Latency is flat and predictable (p99/p50 = 1.07). Every query does identical work — a full 1M-vector scan — so there's no algorithmic tail. This is a property we lose with graph/cluster indexes, whose latency varies with hops/probes; worth remembering when we compare tails later.
Parallel scaling is sublinear: ~4.8× on 8 threads (~60% efficiency). Single-query is 48.6 ms → ~21 QPS on one core; we get ~98 QPS on eight. The kernel is memory-bandwidth bound — each query streams all 488 MB of vectors and 8 cores contend for the same memory bus. Adding cores has diminishing returns; the real win is touching less data (what ANN indexes do).
Memory is dominated by raw vectors (488 MB); peak RSS ~996 MB. The ~500 MB gap is a loader transient: we hold the raw file bytes (516 MB) and the parsed f32 array (488 MB) simultaneously during load. Fixable later by streaming the parse. Steady-state working set is the 488 MB.
48.6 ms/query is the number to beat.
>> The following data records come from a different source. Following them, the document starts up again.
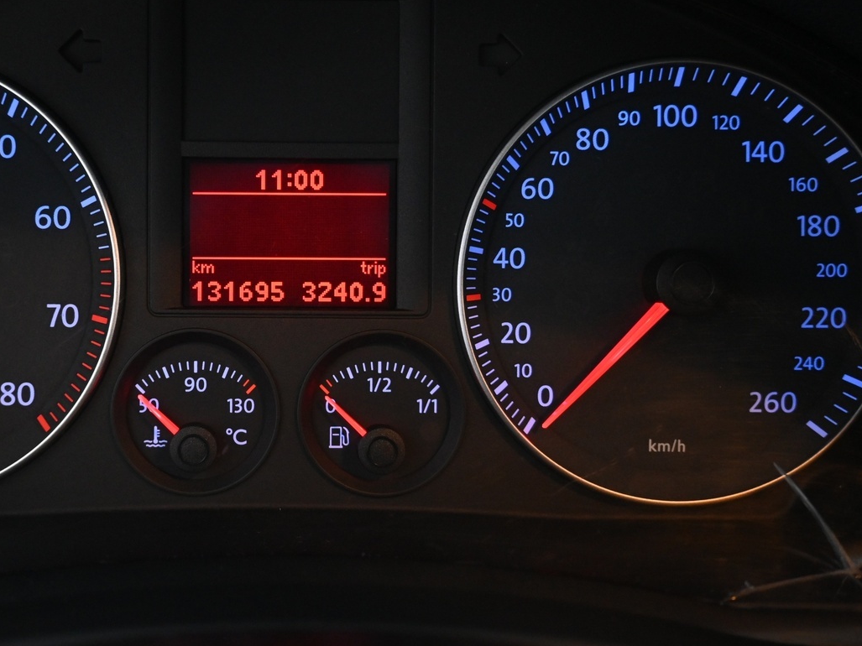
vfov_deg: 32.6
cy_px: 287
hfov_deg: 41.9
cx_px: 272
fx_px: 1105
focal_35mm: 44
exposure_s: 1/30
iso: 2000
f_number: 3.8
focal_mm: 19.5
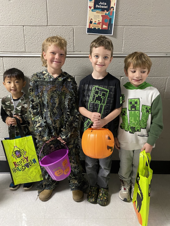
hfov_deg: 53.1
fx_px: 170
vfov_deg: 67.3
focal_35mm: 26
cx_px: 85
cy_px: 113
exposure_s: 1/60
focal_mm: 4.25
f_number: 1.8
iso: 500
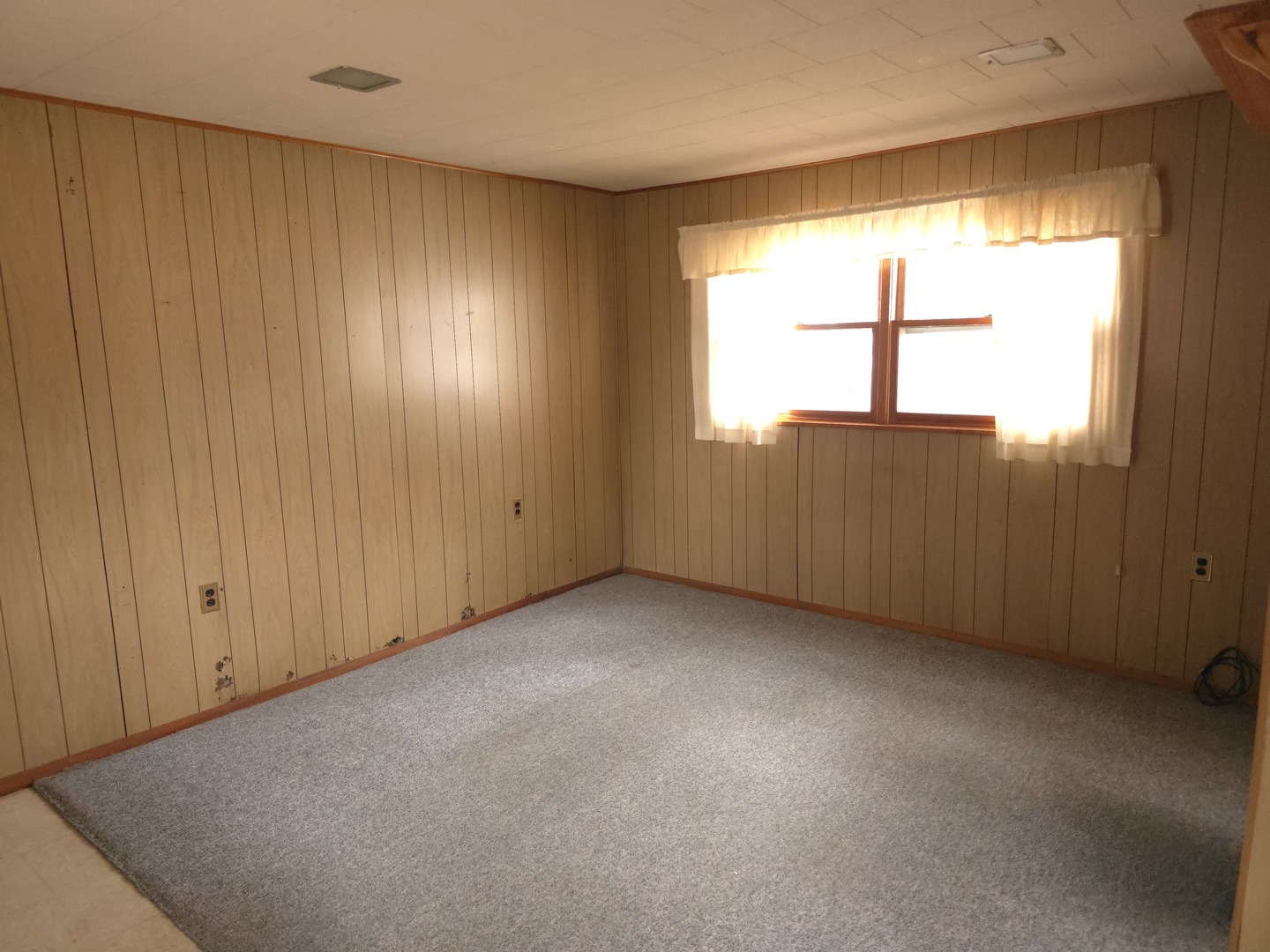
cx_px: 635
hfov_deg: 73.9
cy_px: 476
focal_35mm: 23
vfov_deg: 58.9
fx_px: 844
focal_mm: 6.3
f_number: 1.7
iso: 1600
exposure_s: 1/60
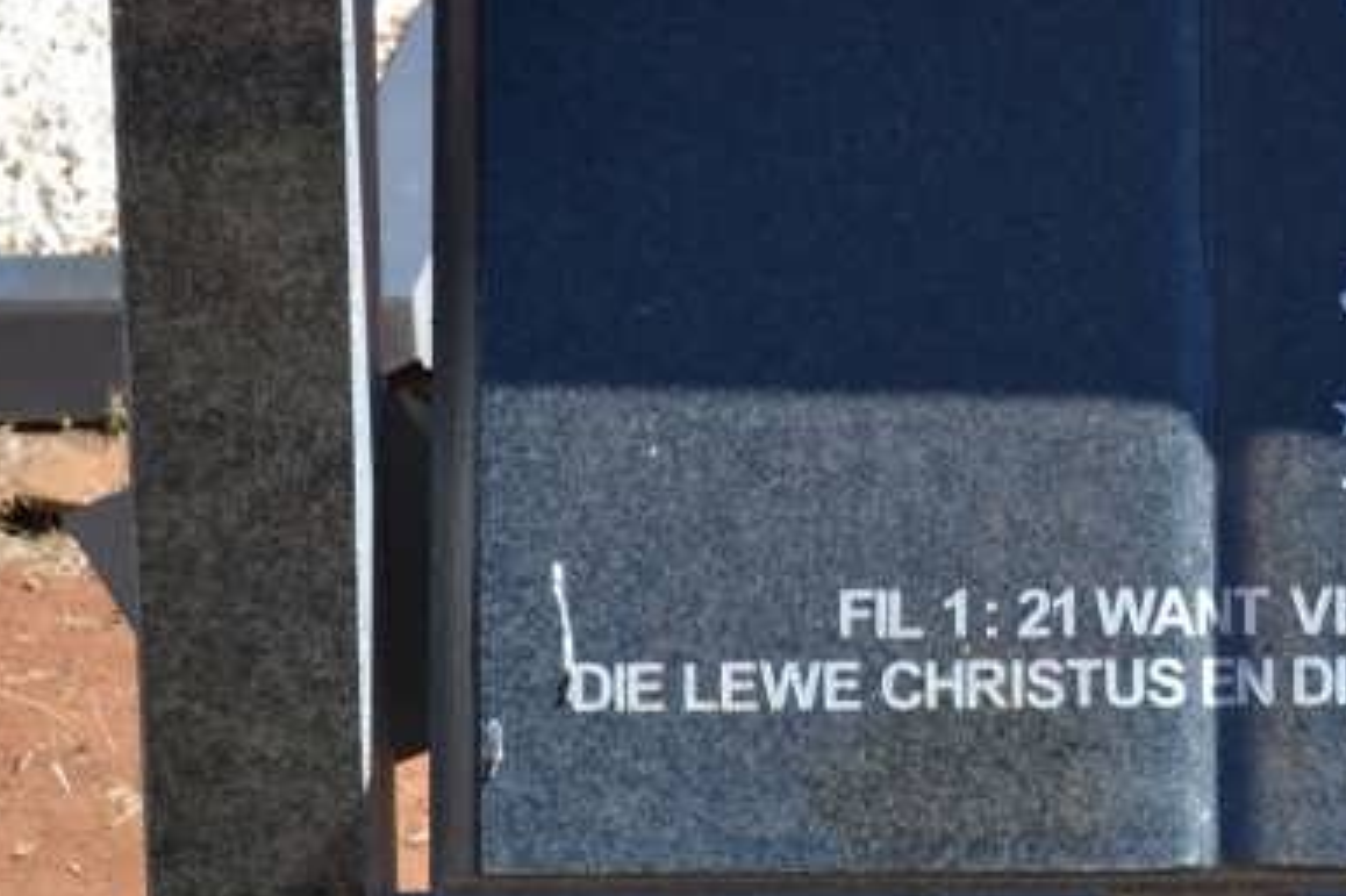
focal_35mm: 140
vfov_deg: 9.8
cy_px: 213
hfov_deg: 14.5
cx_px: 1255
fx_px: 5232
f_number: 5.6
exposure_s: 1/125
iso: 110
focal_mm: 30
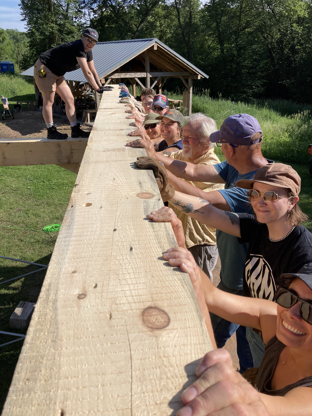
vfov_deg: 63.4
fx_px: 336
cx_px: 156
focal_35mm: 28
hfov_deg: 49.7
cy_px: 208
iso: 20
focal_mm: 3.99
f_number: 1.8
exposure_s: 1/2208
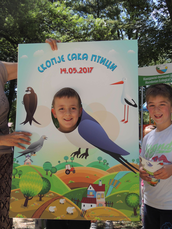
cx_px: 86
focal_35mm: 55
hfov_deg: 26.6
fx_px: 364
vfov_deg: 34.9
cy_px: 114
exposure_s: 1/400
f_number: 3.7
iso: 100
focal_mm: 9.8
An ANN index should cut this by 100–1000× while holding recall near 0.999. That speedup-vs-recall tradeoff is the whole point of the next entries.

Decisions

This entry measures the algorithm in-process — the clean floor, no framework noise. It stays the reference for "is the index itself faster."
We will also measure user-facing latency through a real networked server (the interface layer a cluster actually serves through), focused on serving latency under production-like traffic, not startup/recovery.